Task to carry out.
Rewrite the material below, replacing every "the chart" with "the graph" and keeping everything else unchanged. Leave the pictures out of your answer.

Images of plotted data

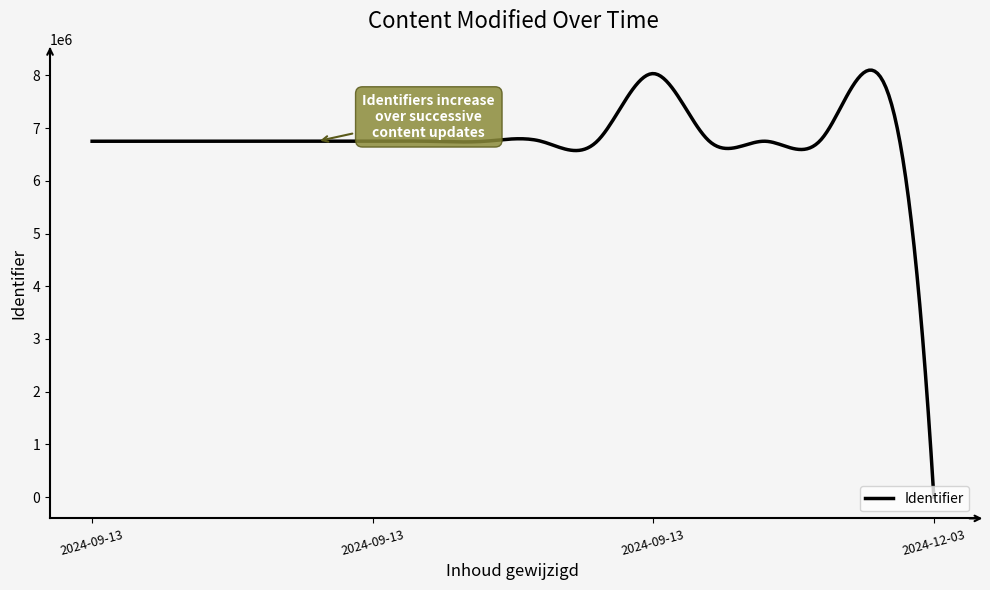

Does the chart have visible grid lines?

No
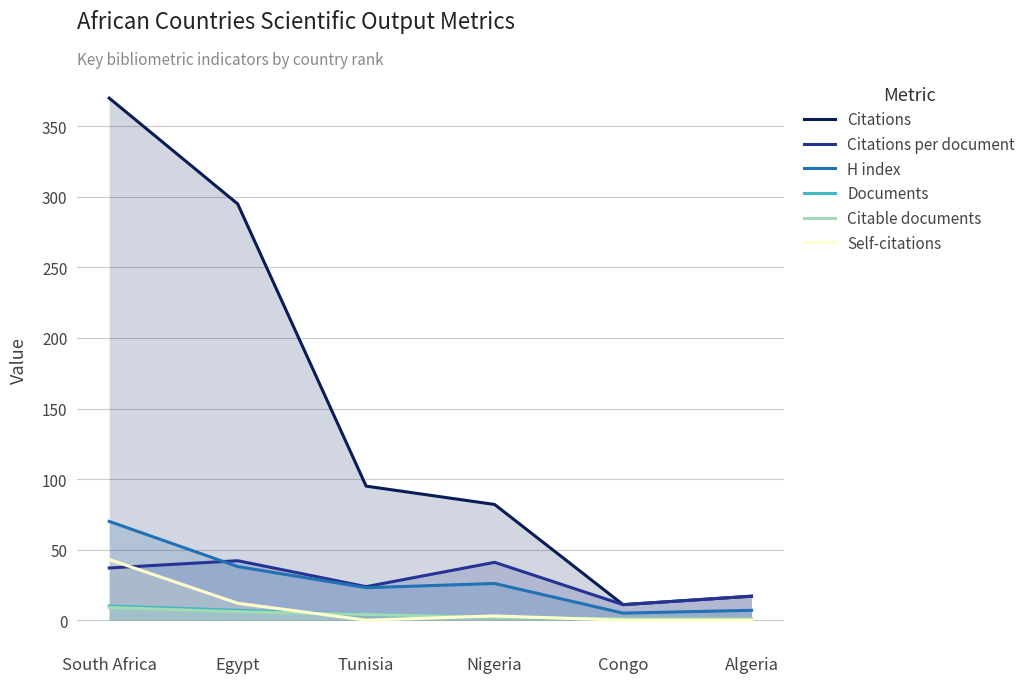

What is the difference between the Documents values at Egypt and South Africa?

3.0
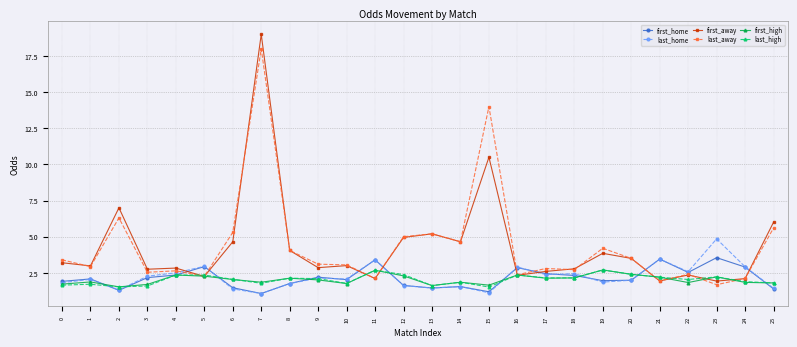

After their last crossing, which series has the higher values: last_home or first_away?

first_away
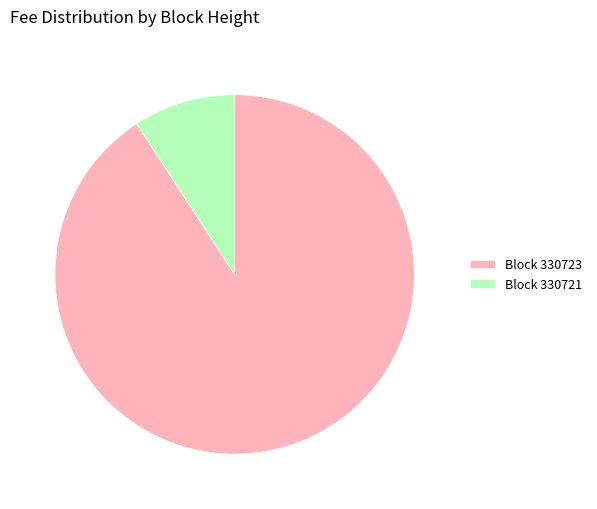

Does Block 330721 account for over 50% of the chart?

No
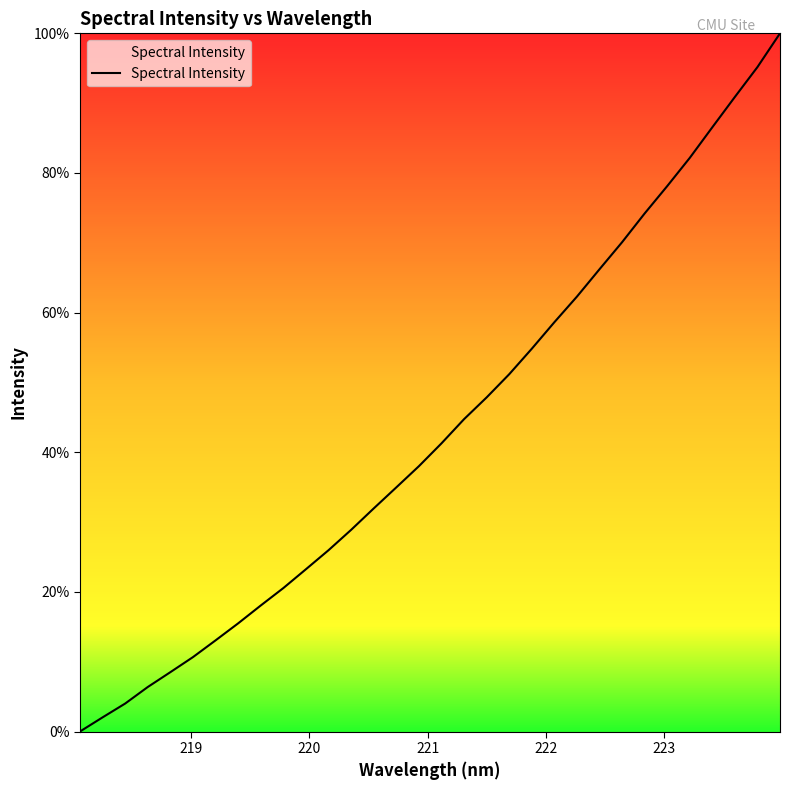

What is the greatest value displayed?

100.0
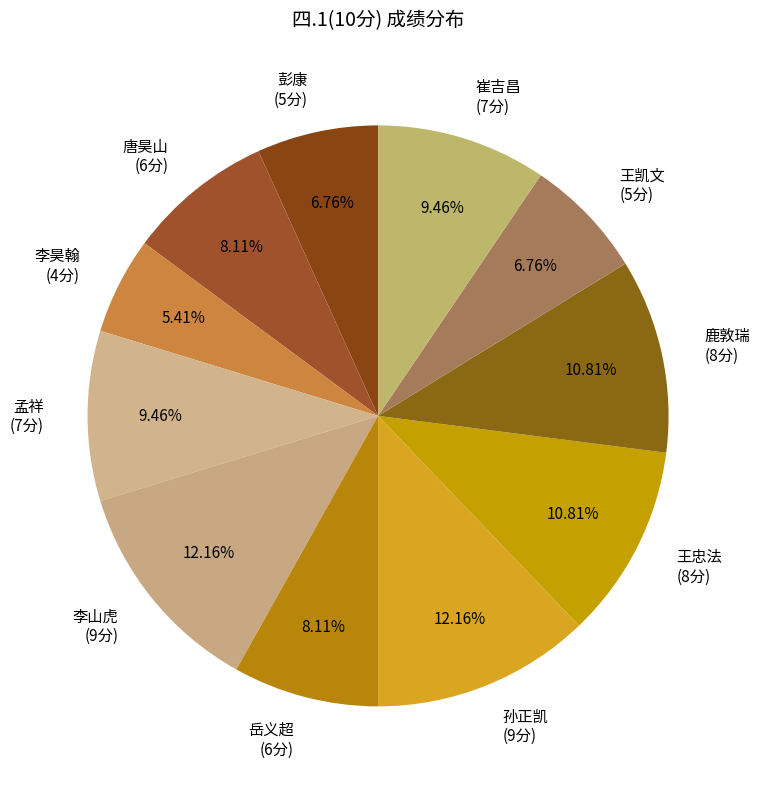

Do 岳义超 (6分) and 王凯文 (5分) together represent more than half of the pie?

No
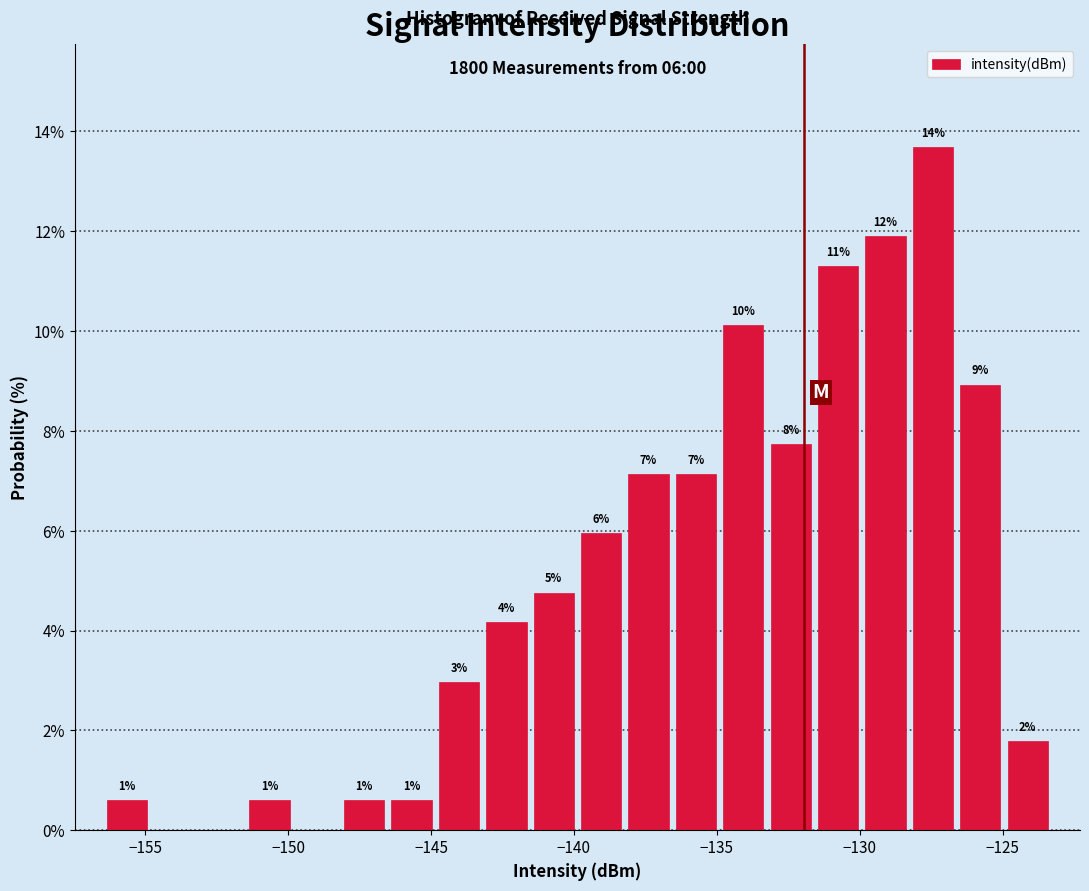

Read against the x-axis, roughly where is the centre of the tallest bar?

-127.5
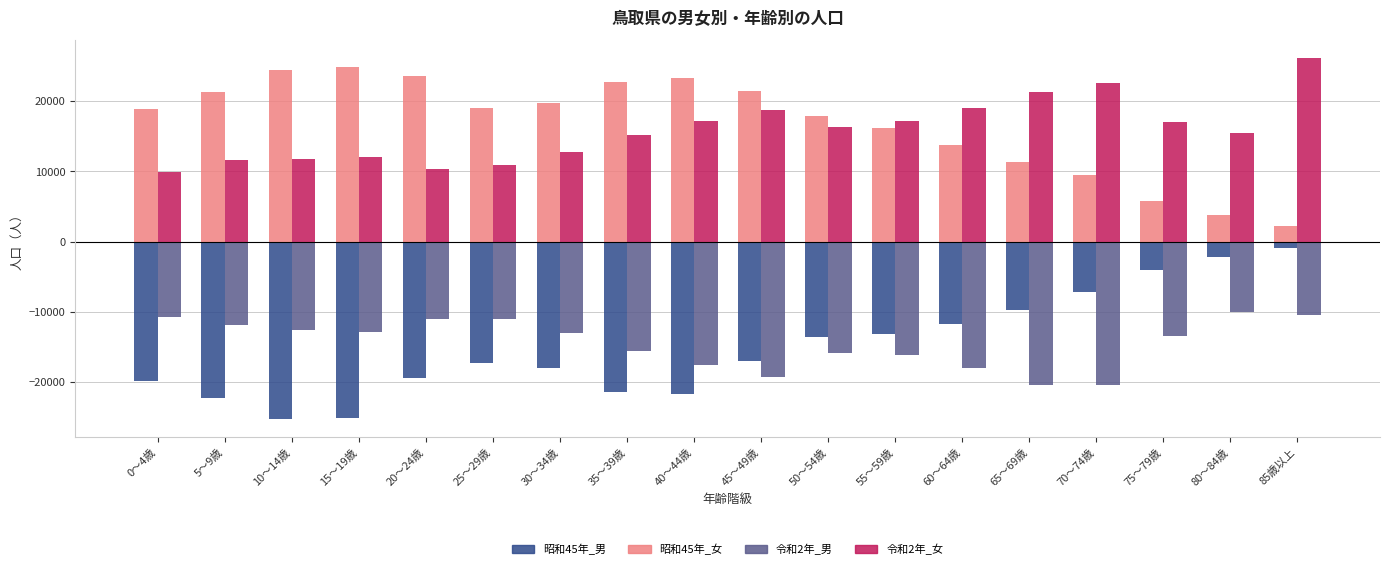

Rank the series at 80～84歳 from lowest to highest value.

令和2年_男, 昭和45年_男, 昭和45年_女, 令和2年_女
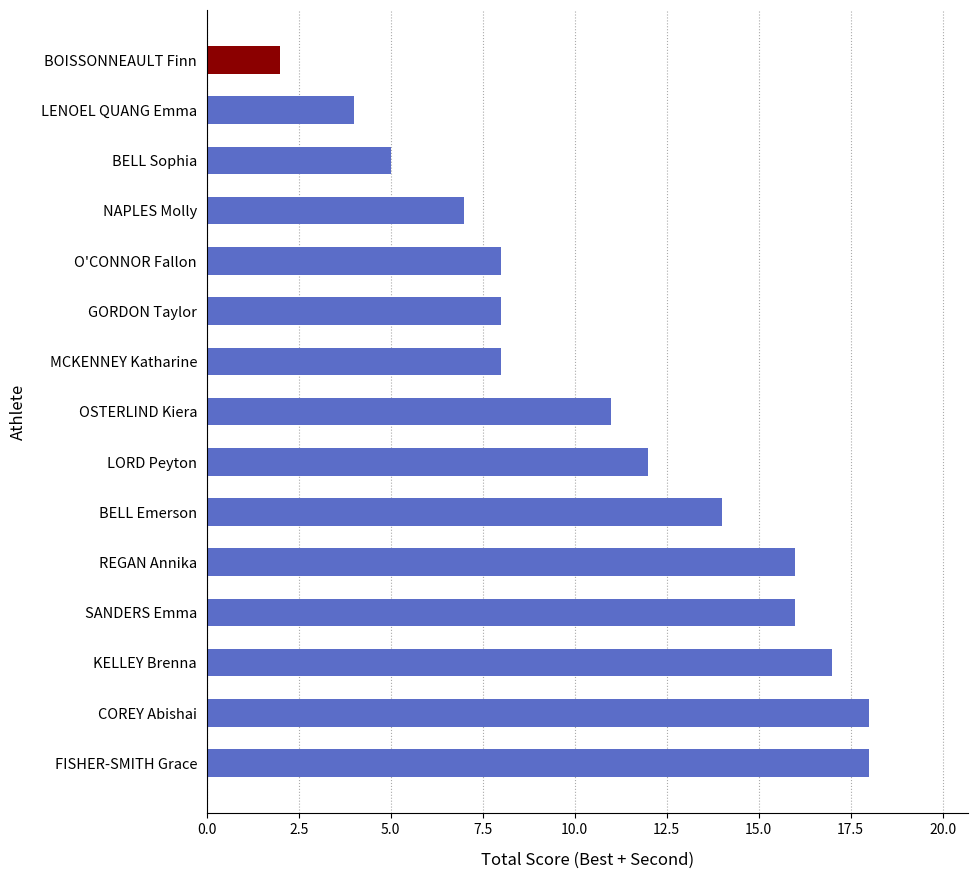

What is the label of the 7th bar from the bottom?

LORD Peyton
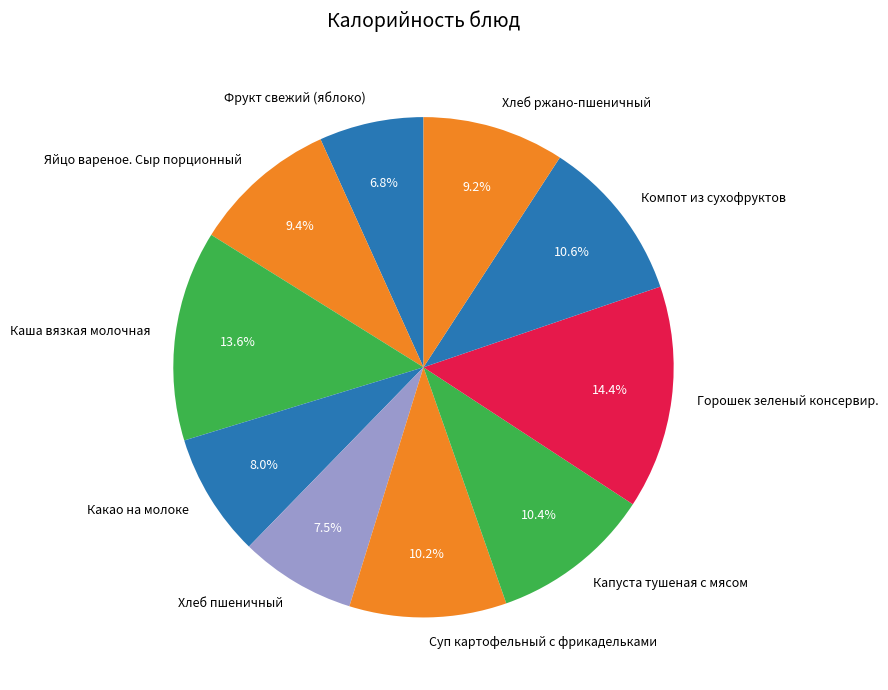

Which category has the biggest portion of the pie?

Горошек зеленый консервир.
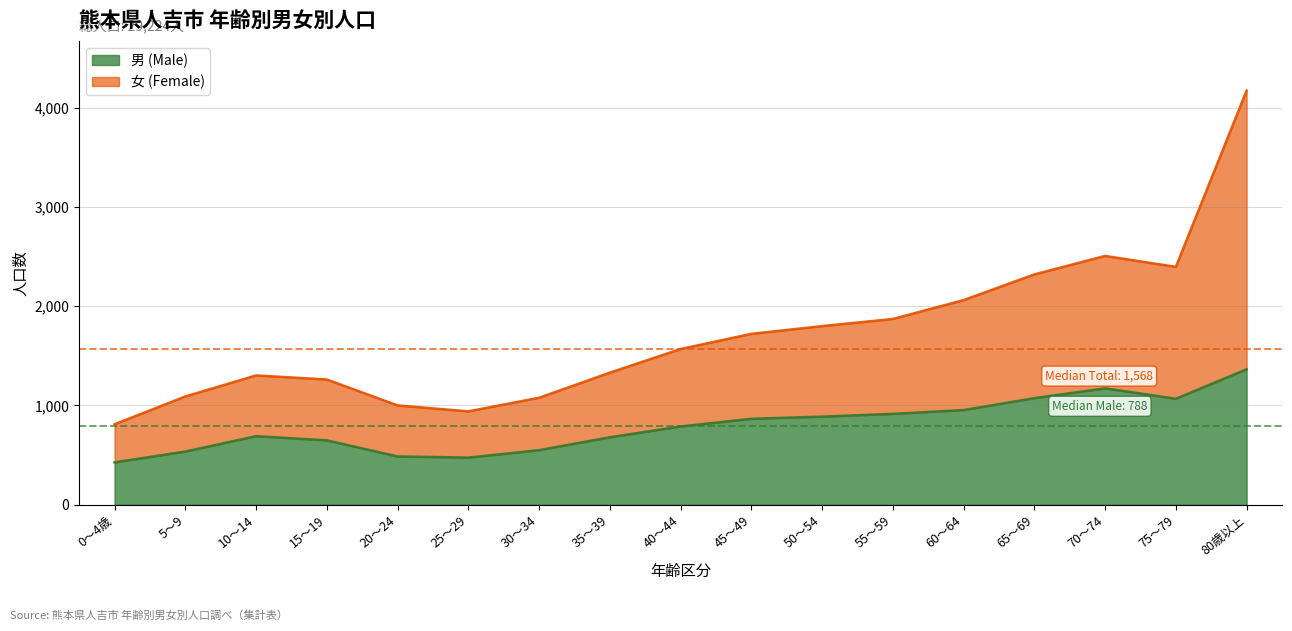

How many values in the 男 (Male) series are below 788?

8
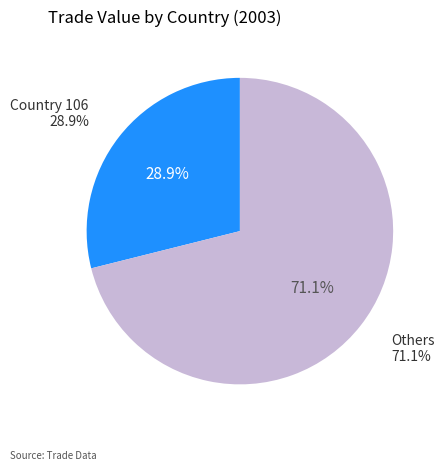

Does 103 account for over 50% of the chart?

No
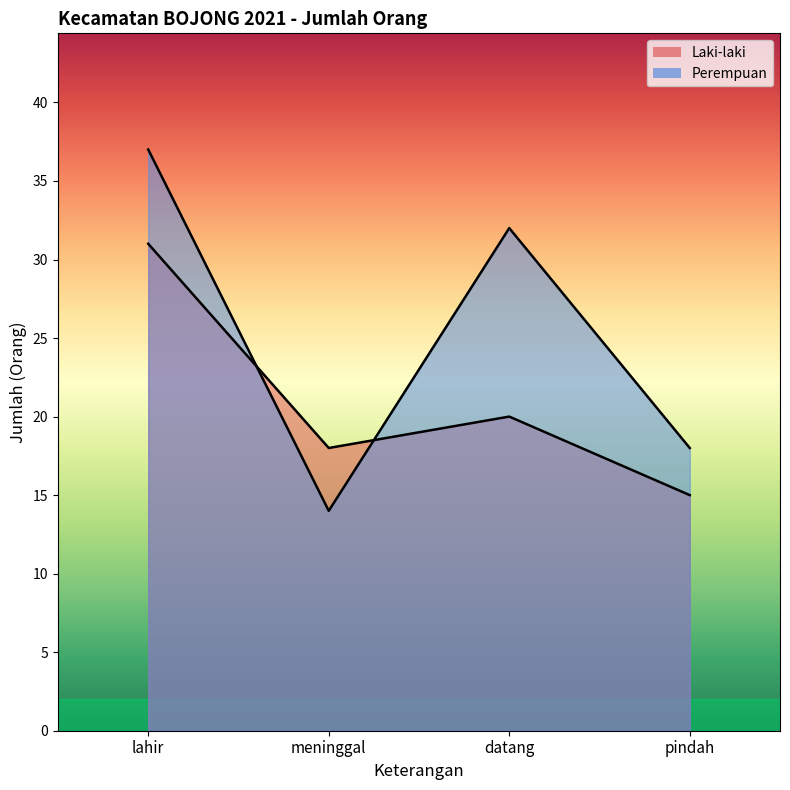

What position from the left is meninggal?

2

The completed task.
Does the graph have visible grid lines?

No

What is the difference between the Documents values at Egypt and South Africa?

3.0

After their last crossing, which series has the higher values: last_home or first_away?

first_away

Does Block 330721 account for over 50% of the graph?

No

What is the greatest value displayed?

100.0

Do 岳义超 (6分) and 王凯文 (5分) together represent more than half of the pie?

No

Read against the x-axis, roughly where is the centre of the tallest bar?

-127.5

Rank the series at 80～84歳 from lowest to highest value.

令和2年_男, 昭和45年_男, 昭和45年_女, 令和2年_女

What is the label of the 7th bar from the bottom?

LORD Peyton

Which category has the biggest portion of the pie?

Горошек зеленый консервир.

How many values in the 男 (Male) series are below 788?

8

Does 103 account for over 50% of the graph?

No

What position from the left is meninggal?

2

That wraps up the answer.